(Input for this task)
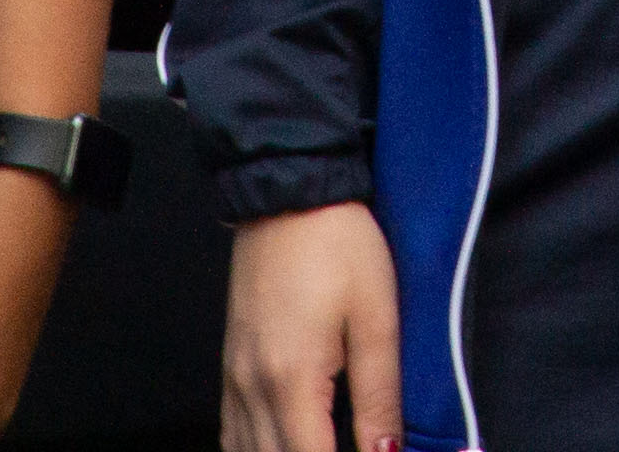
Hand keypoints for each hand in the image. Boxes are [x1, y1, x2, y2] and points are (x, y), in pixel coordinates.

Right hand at [223, 201, 401, 451]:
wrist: (288, 193)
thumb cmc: (338, 245)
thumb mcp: (377, 317)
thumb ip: (380, 395)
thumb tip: (388, 451)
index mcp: (291, 380)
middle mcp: (252, 388)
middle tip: (360, 447)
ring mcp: (235, 378)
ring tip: (327, 443)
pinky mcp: (230, 365)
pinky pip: (233, 433)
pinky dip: (258, 450)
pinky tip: (288, 443)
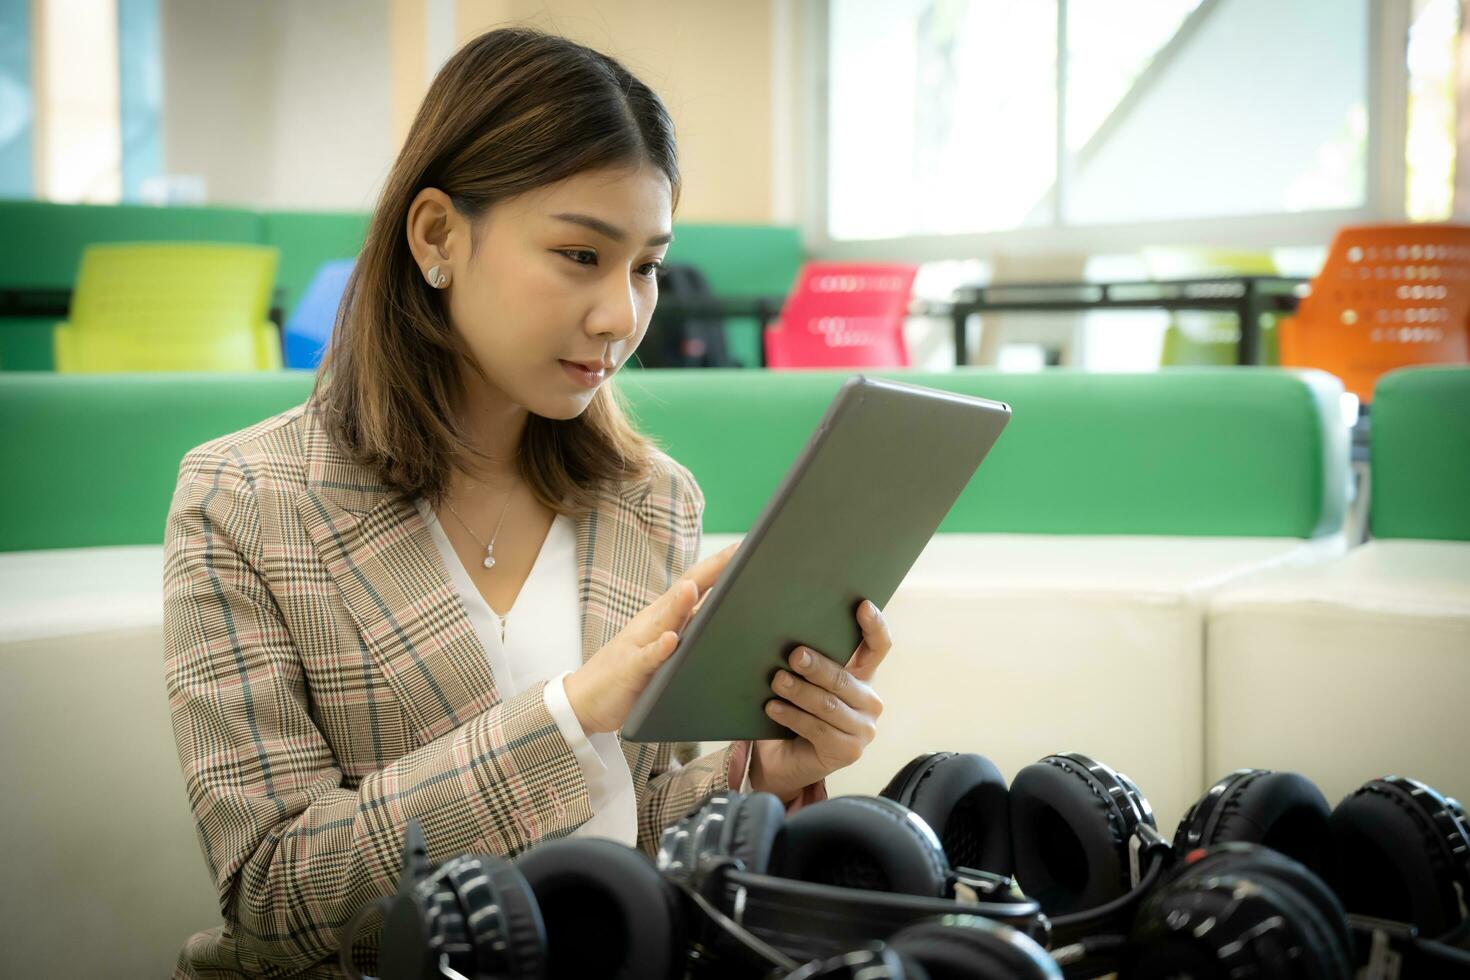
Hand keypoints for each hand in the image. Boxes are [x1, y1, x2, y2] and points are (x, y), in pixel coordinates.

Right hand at [564, 542, 737, 733]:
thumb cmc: (632, 670)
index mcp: (666, 615)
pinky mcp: (630, 669)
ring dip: (680, 602)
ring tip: (696, 586)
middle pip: (685, 589)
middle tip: (737, 552)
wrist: (587, 698)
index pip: (697, 582)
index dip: (721, 565)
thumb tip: (722, 612)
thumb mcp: (666, 645)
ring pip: (664, 619)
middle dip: (711, 570)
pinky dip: (658, 648)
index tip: (747, 547)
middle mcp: (654, 621)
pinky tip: (670, 640)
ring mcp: (639, 643)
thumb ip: (689, 627)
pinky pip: (646, 658)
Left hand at [750, 598, 890, 803]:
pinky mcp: (848, 751)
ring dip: (800, 692)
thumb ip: (808, 661)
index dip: (874, 626)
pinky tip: (773, 708)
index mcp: (863, 677)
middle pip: (845, 678)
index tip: (861, 605)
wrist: (784, 758)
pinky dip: (792, 716)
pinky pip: (817, 729)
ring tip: (777, 681)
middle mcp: (869, 701)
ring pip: (829, 705)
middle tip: (794, 655)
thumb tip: (788, 636)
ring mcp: (862, 729)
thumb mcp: (805, 681)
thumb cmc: (794, 710)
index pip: (878, 647)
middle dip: (818, 666)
(End Input for this task)
**Problem statement:** All of the records above are to be printed exactly, with every picture omitted.

**Task result:**
Hand keypoints for each hand in the image. Boxes are [x1, y1, x2, y2] and points are (x, y), in pixel coordinates.

Right hand at [223, 201, 401, 451]:
wrist: (288, 193)
thumb cmc: (338, 245)
thumb mcp: (377, 317)
thumb ip: (380, 395)
thumb tip: (388, 451)
index mcp: (291, 380)
middle mcp: (252, 388)
middle tip: (360, 447)
ring mcp: (235, 378)
ring tip: (327, 443)
pinky mcp: (230, 365)
pinky pip: (233, 433)
pinky dip: (258, 450)
pinky tip: (288, 443)
Hand keypoints for each hand in the image. Boxes are [x1, y1, x2, y2] and points are (x, y), in pixel coordinates.

Right hand at [564, 542, 737, 733]:
thumb cmc: (632, 670)
index mcp: (666, 615)
pinky mcp: (630, 669)
ring dip: (680, 602)
ring tip: (696, 586)
middle pip: (685, 589)
middle tip: (737, 552)
wrist: (587, 698)
index pip: (697, 582)
index dip: (721, 565)
thumb tip: (722, 612)
thumb mcp: (666, 645)
ring pip: (664, 619)
middle dip: (711, 570)
pinky dip: (658, 648)
index tip: (747, 547)
middle mcp: (654, 621)
pinky tip: (670, 640)
ring mcp: (639, 643)
thumb ip: (689, 627)
pinky pip: (646, 658)
Left hand at [750, 598, 890, 803]:
pinky mcp: (848, 751)
ring dip: (800, 692)
thumb ip: (808, 661)
index dip: (874, 626)
pinky tip: (773, 708)
index mcp: (863, 677)
middle pip: (845, 678)
index tip: (861, 605)
wrist: (784, 758)
pinky dip: (792, 716)
pinky pip: (817, 729)
ring tip: (777, 681)
middle mcp: (869, 701)
ring pip: (829, 705)
middle tip: (794, 655)
thumb tip: (788, 636)
ring mcp: (862, 729)
thumb mcp: (805, 681)
thumb cmc: (794, 710)
index pip: (878, 647)
middle dip: (818, 666)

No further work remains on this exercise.